LA MAISON ET LE PARC RASPAIL, D’HIER À DEMAIN

La « maison Raspail » est l’une des plus anciennes bâtisses de Cachan. Construite dans la secondemoitié du XVIII siècle, elle a peut être appartenu à l’ingénieur et architecte Boffrand, qui a expérimenté à Cachan les premières pompes à feu (ancêtre de la machine à vapeur) françaises en 1725. Elle appartient après 1804 au financier Artaud, puis au maire d’Arcueil-Cachan. En 1862, la famille Raspail s’y installe et ne modifie pas le bâtiment. À la mort de Benjamin Raspail, la propriété, les meubles, objets, livres et archives sont légués par la famille au département de la Seine, et suivant le legs, le bâtiment principal accueille un hospice pour vieillards nécessiteux, à une époque où la sécurité sociale n’existe pas, tandis qu’un « musée Raspail » est établi dans la salle dite de l’Orangerie, pour mettre en valeur la collection d’oeuvres d’art de Benjamin et glorifier l’histoire de François-Vincent.

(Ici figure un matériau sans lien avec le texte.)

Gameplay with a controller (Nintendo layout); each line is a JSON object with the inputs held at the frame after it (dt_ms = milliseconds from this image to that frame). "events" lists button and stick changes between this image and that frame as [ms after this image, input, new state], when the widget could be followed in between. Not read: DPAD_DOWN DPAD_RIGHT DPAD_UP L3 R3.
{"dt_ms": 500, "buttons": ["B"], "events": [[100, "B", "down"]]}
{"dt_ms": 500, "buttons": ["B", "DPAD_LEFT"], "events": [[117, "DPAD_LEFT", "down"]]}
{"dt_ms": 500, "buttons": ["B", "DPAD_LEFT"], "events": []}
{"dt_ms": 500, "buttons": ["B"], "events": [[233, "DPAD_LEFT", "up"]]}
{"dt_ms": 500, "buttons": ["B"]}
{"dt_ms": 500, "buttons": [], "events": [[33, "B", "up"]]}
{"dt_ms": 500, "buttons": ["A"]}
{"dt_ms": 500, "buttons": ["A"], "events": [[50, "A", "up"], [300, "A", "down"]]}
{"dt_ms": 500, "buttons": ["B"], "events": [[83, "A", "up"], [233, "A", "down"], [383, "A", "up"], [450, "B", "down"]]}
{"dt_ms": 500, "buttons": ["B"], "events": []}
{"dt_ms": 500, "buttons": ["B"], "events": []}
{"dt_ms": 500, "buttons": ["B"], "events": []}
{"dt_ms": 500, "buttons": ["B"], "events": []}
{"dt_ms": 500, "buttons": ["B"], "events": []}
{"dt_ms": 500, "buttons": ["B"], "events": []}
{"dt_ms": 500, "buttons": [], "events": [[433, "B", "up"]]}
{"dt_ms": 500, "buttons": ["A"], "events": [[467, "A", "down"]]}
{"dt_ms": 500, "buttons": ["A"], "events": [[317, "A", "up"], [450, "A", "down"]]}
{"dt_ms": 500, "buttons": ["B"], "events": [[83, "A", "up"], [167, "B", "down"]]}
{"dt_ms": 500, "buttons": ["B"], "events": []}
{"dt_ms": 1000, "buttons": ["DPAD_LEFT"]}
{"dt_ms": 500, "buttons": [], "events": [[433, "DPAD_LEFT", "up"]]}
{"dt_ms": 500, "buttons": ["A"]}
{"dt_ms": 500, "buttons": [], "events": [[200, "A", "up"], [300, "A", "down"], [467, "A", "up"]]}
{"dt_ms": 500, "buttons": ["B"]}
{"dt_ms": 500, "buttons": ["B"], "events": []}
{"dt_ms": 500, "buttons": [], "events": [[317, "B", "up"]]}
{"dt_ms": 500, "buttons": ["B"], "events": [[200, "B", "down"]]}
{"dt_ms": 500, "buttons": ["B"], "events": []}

Le musée est fermé au public en 1940, tandis que l’hospice fonctionne jusqu’en 1978. La maison, plutôt inoccupée depuis les années 1980, ainsi que le parc, ont été rétrocédés à la Ville de Cachan. Une des ailes accueille le fonds de documentation et d’archives Henry Poulaille. Aujourd’hui, le Collectif maison Raspail propose de transformer ce bâtiment en un tiers-lieu reposant sur trois piliers : l’histoire et le patrimoine, la convivialité et l’éducation populaire.